The colors on the heat map are user defined by the pixel settings tab, where you can set the max logFC for the color scheme and change the colors for the positive, negative, and zero values. The default for the global tree is to not show the full scale, but you can set it to “fill” to fit the entire screen.
10.4.2 Selecting groups of genes.
When picking out clusters of genes, we often want to know their functional enrichments. We can select groups of genes by clicking on the “Export” tab and then “Save List.”
The resulting list can then be either copy and pasted into Excel or saved directly as a text file. The lists can then be used as inputs for clusterProfiler or online enrichment analysis tools (such as the Princeton Go Finder).
10.5 Performing clustering on yeast stress data
Now it’s your turn to play around with data. Download the Gasch_2000_stress.pcl file from OneDrive (Data Files -> Msn24_EtOH -> Clustering) and visualize clustering outputs using different methods:
Compare with and without filtering on 80% present, and compare with and without filtering on having a certain number of values above an logFC of |1|.
Compare different similarity metrics. The ones most commonly used are (Pearson) correlation (centered or uncentered) and Euclidean difference, but see what clustering with other metrics looks like.
What happens to the heat map and tree look when you use different linkage methods (centroid, single, complete, or average)?
10.6 Questions
Using the Gasch_2000 dataset, filter the data on 80% present, and then cluster with uncentered correlation, calculated weights on arrays (so click on the box in “Genes”) with a cutoff of 0.7 and an exponent of 1, and click centroid linkage.
Search for the gene DCG1 (a gene of unknown function). Based on the genes immediately surround DCG1 in the heat map, what would you predict the function of DCG1 to be and why?

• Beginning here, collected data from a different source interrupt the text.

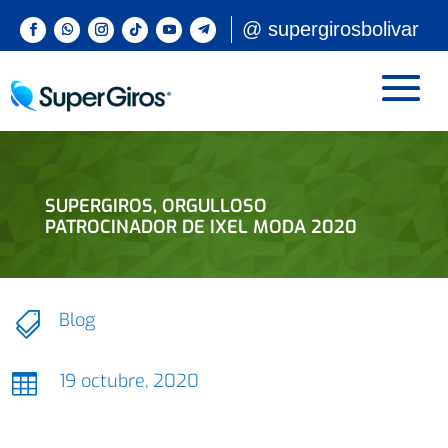
@ supergirosbolivar
SUPERGIROS, ORGULLOSO
PATROCINADOR DE IXEL MODA 2020
Blog

19 octubre, 2020

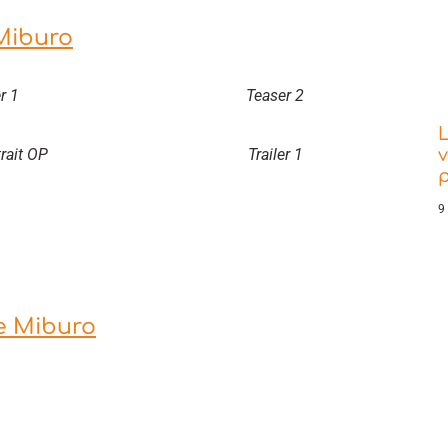
Miburo
r 1
Teaser 2
L
trait OP
Trailer 1
v
9
ue Miburo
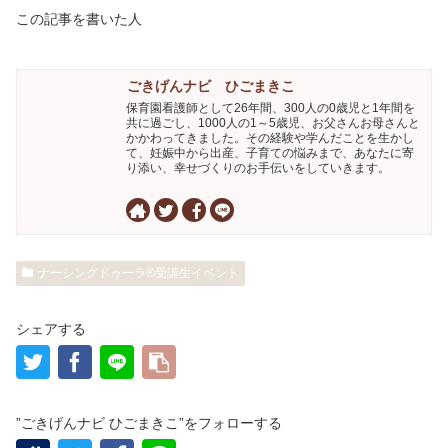
この記事を書いた人
ごきげんナビ ひごまきこ
保育園看護師として26年間、300人の0歳児と1年間を
共に過ごし、1000人の1～5歳児、お父さんお母さんと
かかわってきました。その経験や学んだことを生かし
て、妊娠中から出産、子育ての悩みまで、あなたに寄
り添い、幸せづくりのお手伝いをしていきます。
ナーシングドゥーラ®受講生イベント
シェアする
”ごきげんナビ ひごまきこ”をフォローする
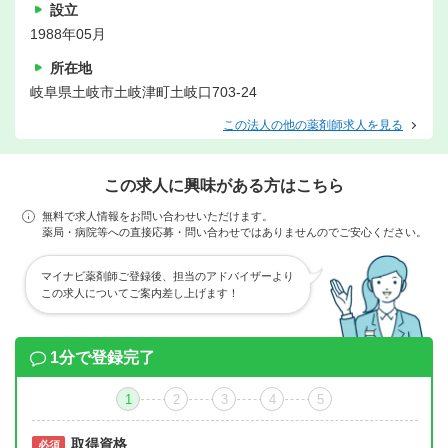
設立
1988年05月
所在地
岐阜県土岐市土岐津町土岐口703-24
この法人の他の薬剤師求人を見る
この求人に興味がある方はこちら
無料で求人情報をお問い合わせいただけます。
薬局・病院等への直接応募・問い合わせではありませんのでご安心ください。
マイナビ薬剤師ご登録後、担当のアドバイザーより
この求人についてご案内差し上げます！
1分で登録完了
1
2
3
4
5
取得資格
必須
必須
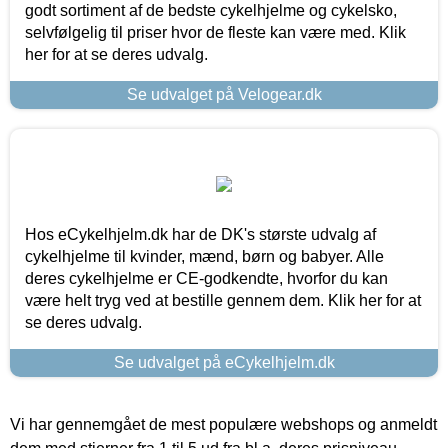
godt sortiment af de bedste cykelhjelme og cykelsko,
selvfølgelig til priser hvor de fleste kan være med. Klik
her for at se deres udvalg.
Se udvalget på Velogear.dk
Hos eCykelhjelm.dk har de DK's største udvalg af
cykelhjelme til kvinder, mænd, børn og babyer. Alle
deres cykelhjelme er CE-godkendte, hvorfor du kan
være helt tryg ved at bestille gennem dem. Klik her for at
se deres udvalg.
Se udvalget på eCykelhjelm.dk
Vi har gennemgået de mest populære webshops og anmeldt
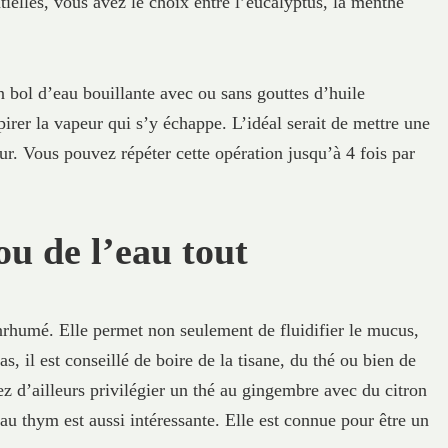
ntielles, vous avez le choix entre l’eucalyptus, la menthe
un bol d’eau bouillante avec ou sans gouttes d’huile
pirer la vapeur qui s’y échappe. L’idéal serait de mettre une
peur. Vous pouvez répéter cette opération jusqu’à 4 fois par
ou de l’eau tout
nrhumé. Elle permet non seulement de fluidifier le mucus,
s, il est conseillé de boire de la tisane, du thé ou bien de
z d’ailleurs privilégier un thé au gingembre avec du citron
au thym est aussi intéressante. Elle est connue pour être un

Download the DE_yeast_TF_stress.txt dataset from the OneDrive (in the same Clustering folder as for the Gasch_2000 dataset). These data include logFC and FDR corrected-pvalues for both the NaCl (salt) response and the EtOH response for WT yeast, an msn2/4∆∆ deletion mutant (which we’ve looked at before), and deletion mutants for two other transcription factors, yap1∆, and skn7∆.

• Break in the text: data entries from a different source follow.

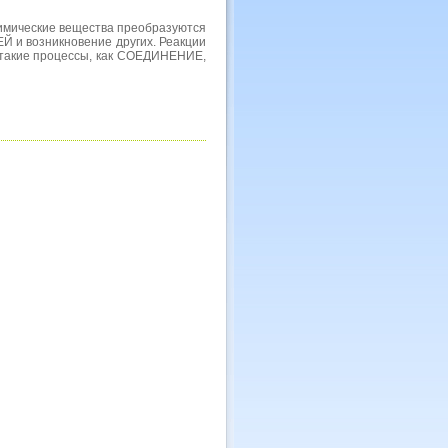
имические вещества преобразуются
 и возникновение других. Реакции
акие процессы, как СОЕДИНЕНИЕ,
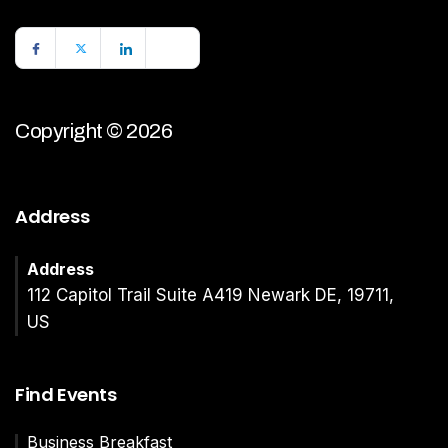
Copyright © 2026
Address
Address
112 Capitol Trail Suite A419 Newark DE, 19711,
US
Find Events
Business Breakfast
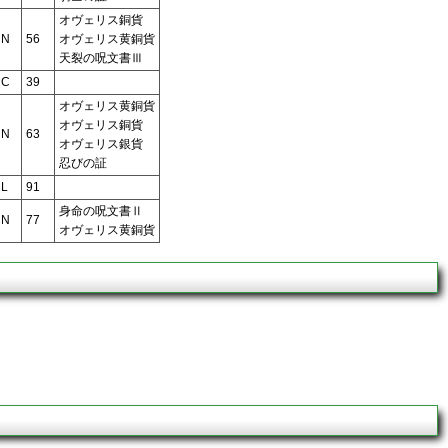
オヴェリス銅貨
N
56
オヴェリス黄銅貨
天裂の呪文書Ⅲ
C
39
オヴェリス黄銅貨
オヴェリス銅貨
N
63
オヴェリス銀貨
忍びの証
L
91
身命の呪文書Ⅱ
N
77
オヴェリス黄銅貨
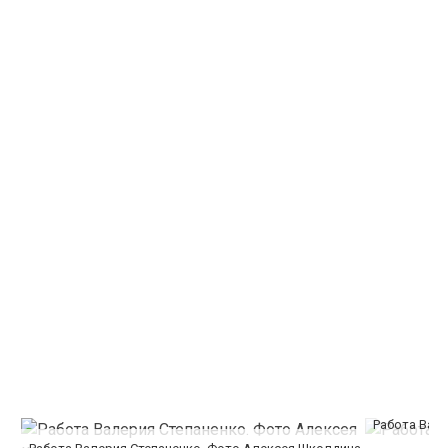
Работа Вал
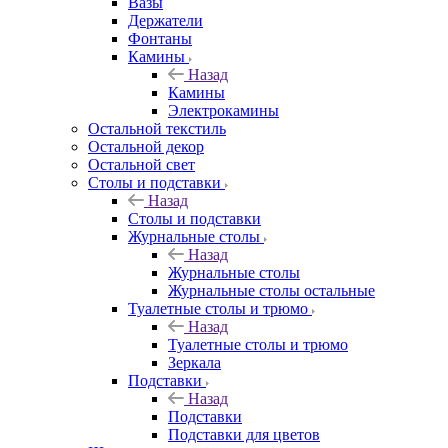
Вазы
Держатели
Фонтаны
Камины
Назад
Камины
Электрокамины
Остальной текстиль
Остальной декор
Остальной свет
Столы и подставки
Назад
Столы и подставки
Журнальные столы
Назад
Журнальные столы
Журнальные столы остальные
Туалетные столы и трюмо
Назад
Туалетные столы и трюмо
Зеркала
Подставки
Назад
Подставки
Подставки для цветов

Create a PCL file combining just the logFC data for the EtOH and NaCl responses for the WT and mutant strains (so, leave out the WT vs mutant comparisons). Cluster the genes using the Correlation (uncentered), which is the uncentered Pearson correlation, and click “Centroid linkage.” Save the job with a name that denotes those choices. Then, change the similarity metric to Euclidean distance and repeat the clustering (still Centroid linkage).
How does using Euclidean distance affect the clustering and why? When might you want to use Euclidean distance as your similarity metric?

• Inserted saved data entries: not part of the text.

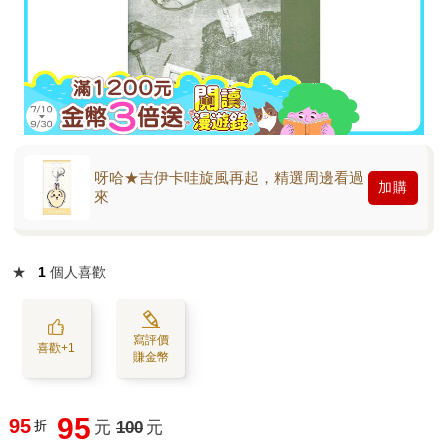
呀哈★吉伊卡哇旋風再起，精選周邊看過
加購
來
★
1
個人喜歡
寫評價
喜歡+1
賺金幣
95
95
折
元
100
元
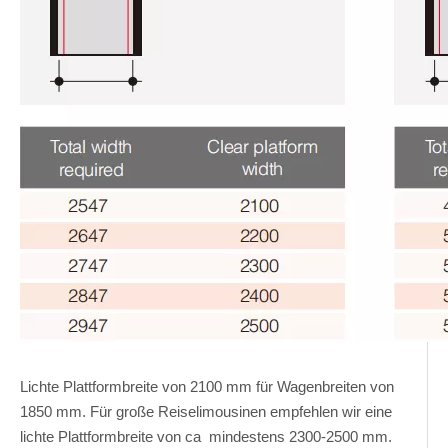
Lichte Plattformbreite von 2100 mm für Wagenbreiten von
1850 mm. Für große Reiselimousinen empfehlen wir eine
lichte Plattformbreite von ca mindestens 2300-2500 mm.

Repeat the clustering using Absolute correlation (uncentered) and Centroid linkage. How does this affect the clustering and why? Can you think of a circumstance where Absolute correlation would be useful?
Make two new PCL files separating the ethanol responses and salt responses, and cluster the data separately. This time cluster on arrays as well as genes. Try different filters and clustering methods until you find one that you feel captures the data, and note your clustering parameters.
Based on your clustering, which transcription factor looks to be most responsible for the regulating the ethanol response? Which transcription factors seems most responsibel for the salt response? Looking back at the FDR corrected p-values for each TF’s response (WT v mutant comparisons), does this match your expectations from the clustering. Why might clustering and differential expression analysis yield different answers to the question of which TF is most important for a response?
Using the clustering that you settled on for question #4, identify the single main cluster for each that contains genes affected by the muations in msn2/4. Make a figure highlighting those clusters by exporting the thumbnail images and importing into PowerPoint (or another graphics program if you prefer) and drawing a line next to the clusters (e.g., Figure 4 from this paper). Use the Princeton GO term Finder to identify BP enrichments for those clusters, and annotate the top 5 terms to the figure. Save as a PDF to embed into your homework document.